Through the years, I've challenged the members of our church not to think of inviting people to a church service as "evangelism." Extending an invitation to someone to join you in corporate worship on Sunday morning can be a good thing (sometimes it's not!), but it's not evangelism. It's a kind-hearted gesture, but it's not evangelism.
According to Got Questions, personal evangelism can be understood as "the act of a person sharing the gospel with another." The article goes on to say, "Personal evangelism is the responsibility of every believer. God calls each of us to different tasks and endows us with different gifts, but the goal is the same—the salvation of the lost." There are two helpful reminders here.

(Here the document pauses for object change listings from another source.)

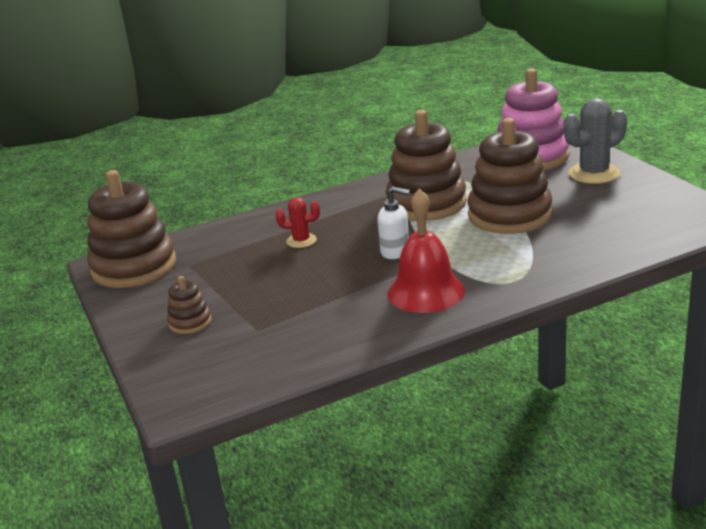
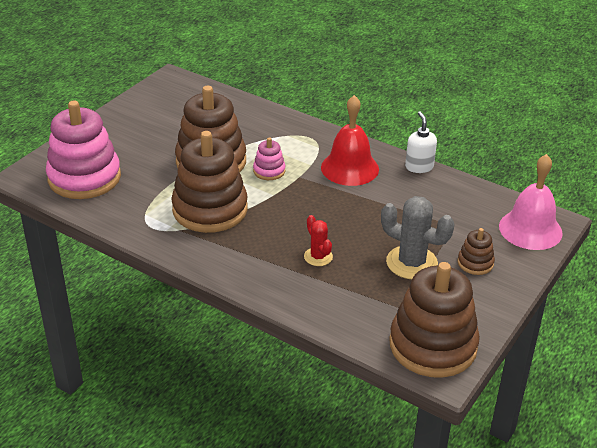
camera: 125 degrees left, 10 degrees up
white soap dispenser [377,187,410,259] -> white soap dispenser moved to [405,111,437,173]
grey cactus [564,98,627,184] -> grey cactus moved to [381,196,455,279]
none -> pink stacking toy [253,137,286,180]
none -> pink bell [499,154,563,250]

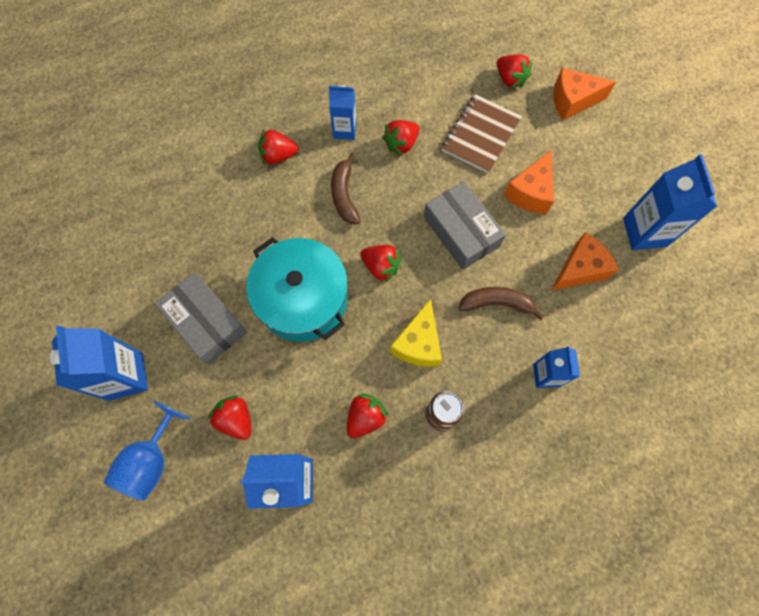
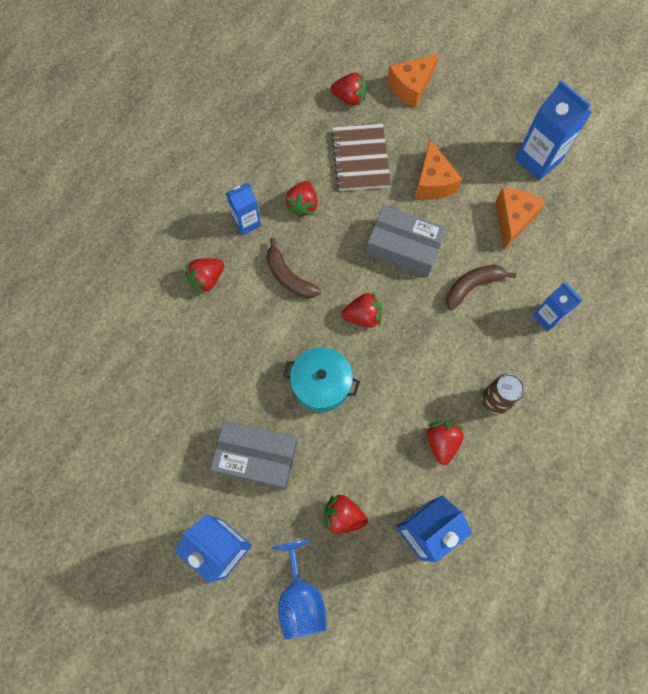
camera: 35 degrees left, 0 degrees up
turquoise pot [246,237,348,342] -> turquoise pot [283,347,360,412], size x0.65
yellow cheese [390,299,442,367] -> none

First, evangelism is about gospel proclamation. The gospel is the center and circumference of evangelism. Getting someone to go to church is not successful evangelism. Becoming friends with a lost person is not evangelism. Only articulating the gospel is evangelism.
Second, evangelism is the responsibility of all Christians. We are defined as ambassadors for Christ—those who evangelize. Pastors are not the only evangelists. Mature believers are not the only evangelists. All true Christians of every strip bear the privileged responsibility of evangelizing the world.
In all of this, remember that even though the conversion of the lost is the goal, it is not the definition of evangelism, either. A person being born again may be the fruit of your evangelistic efforts, but it is not the definition of successful obedience. When it comes to evangelism, "success" is the effort, not the result. Results are up to God and God alone. The effort is our part. Will you make that effort?